Can It, Karen

As usual, Karen spent her lunch hour bragging about her domestic skills. We get it, Karen – you’re state manager for childrens wear, you have four perfect kids, and you’ve got time to breeze off grilled lobster tails with soft herbs and finger lime pearls for a Tuesday night dinner. We get it. 

Maybe she doesn’t mean to go on about it. It’s just hard to think otherwise when she’s carrying on about having finished the testing phase for the wine-matched yabby bisque soup she plans to serve as an entree at her extended family’s Christmas dinner. It’s like, I’ve got one kid and I’d be doing well to heat up some store-bought ricotta puffs for the occasion.  

As if that wasn’t enough, she then asked me if thought it was excessive to fit her farm with a commercial scale solar systems. Melbourne homes must be getting bigger and using more energy if that’s something people are considering, I told her. At that, she looked really offended and gave me a bit of a dressing down – she runs a carbon neutral household, she’ll have me know, and the system size upgrade would be part of a neighbourhood solar farming project.

Well, excuse me, Karen.
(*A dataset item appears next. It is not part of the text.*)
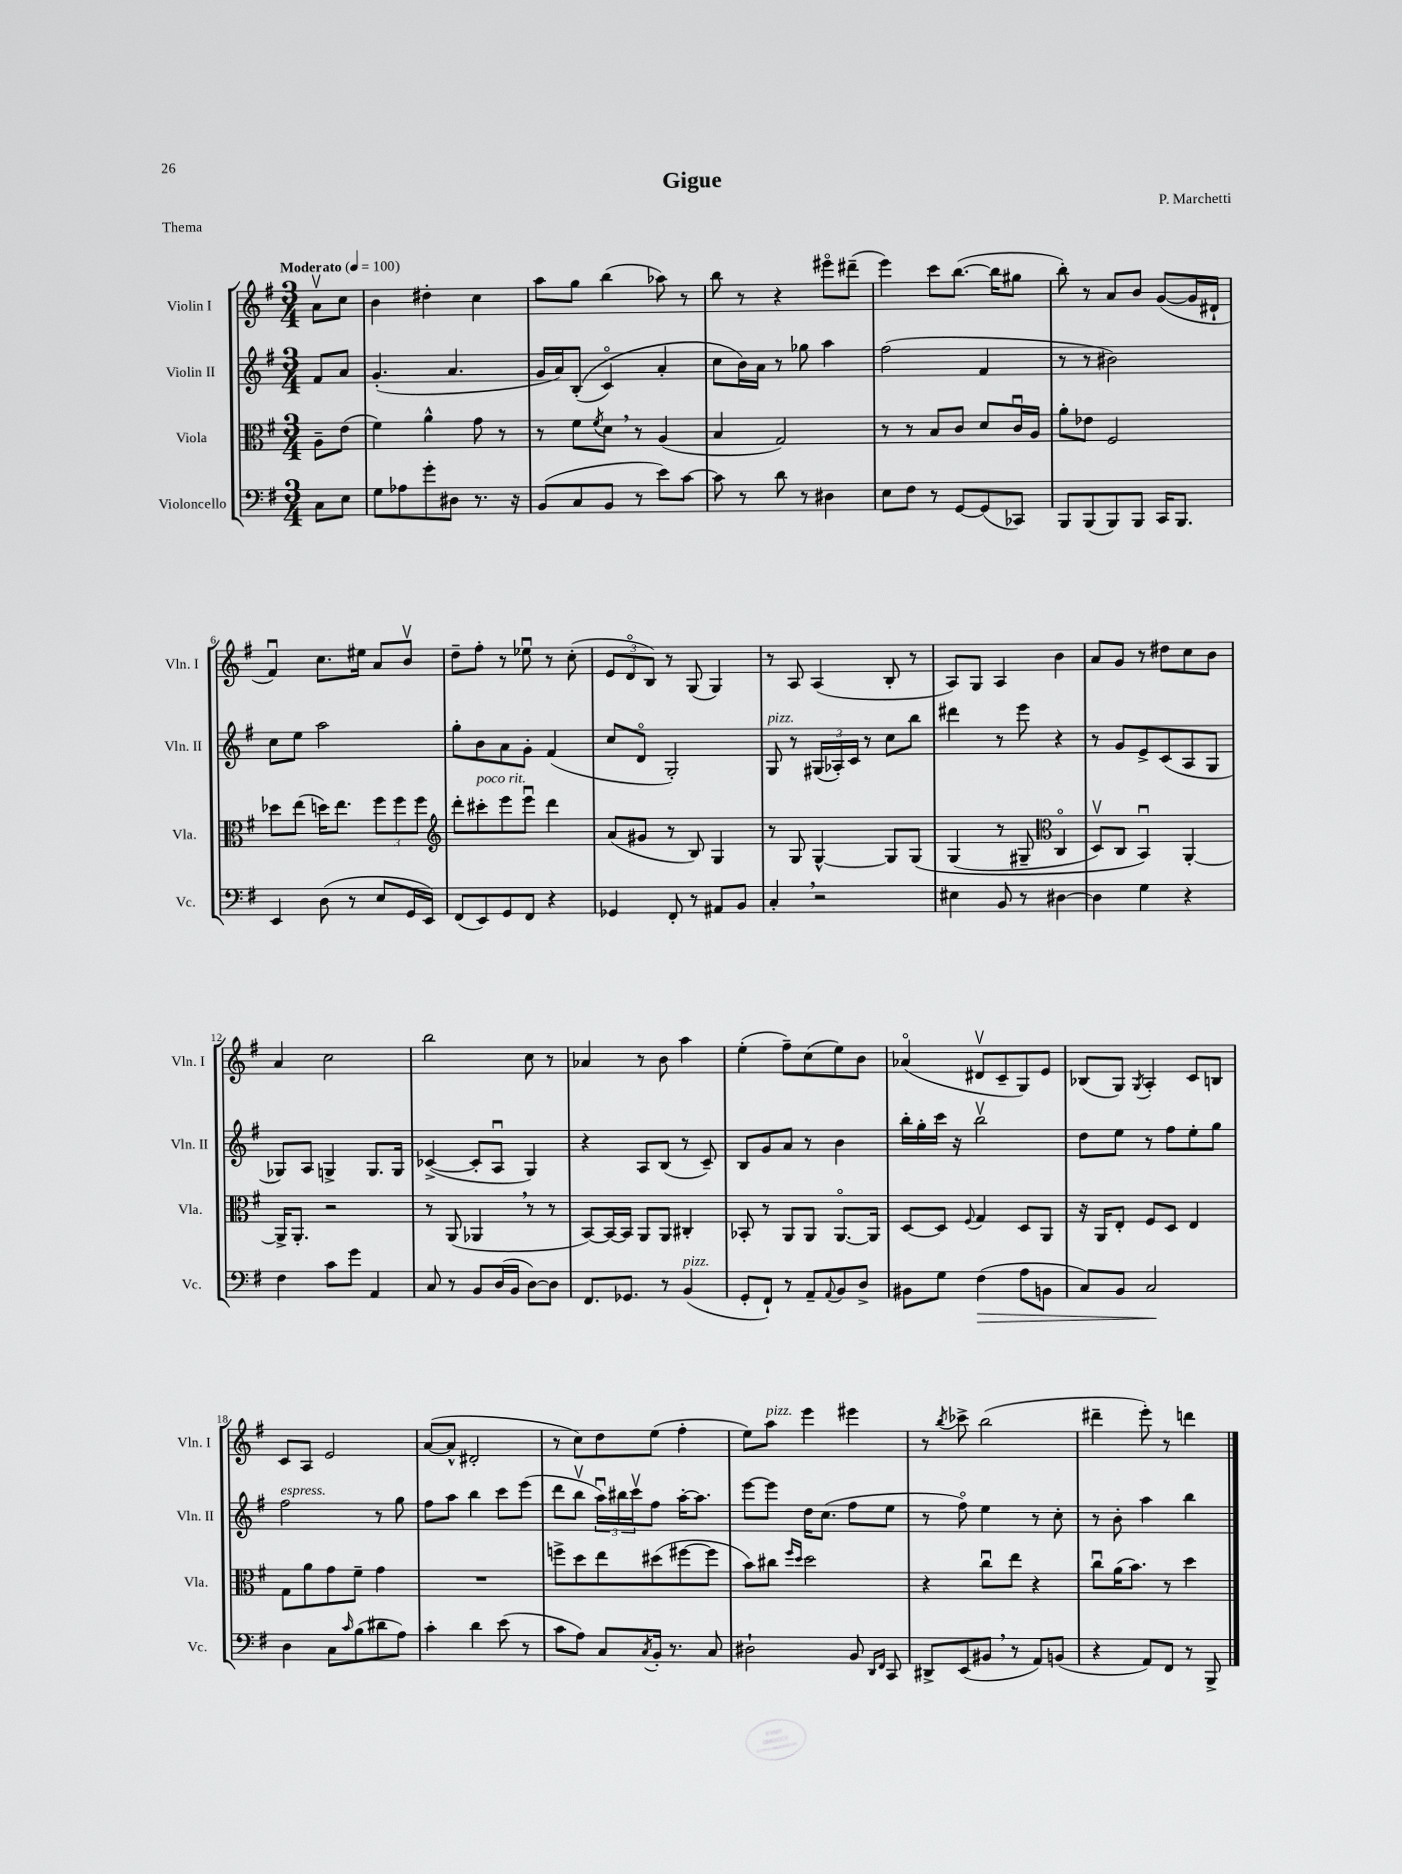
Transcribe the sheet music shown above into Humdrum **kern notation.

Maybe you could have prefaced the question with that, rather than phrasing it in a way that suggests you hope people will overhear and think highly of you. And maybe separate it out from your lengthy spiel comparing the merits of rose-mastiha mousse and mini panettone for Christmas dessert. How was I to know the topic at hand was about to change to industrial energy monitoring at the drop of a hat?

I’m sure Karen means well, but she needs to think about toning it down. Most people just can’t relate to her level of perfectionism – it comes across as either a load of hot air, or else a plea for attention through relentless excellence, which surely can’t be healthy.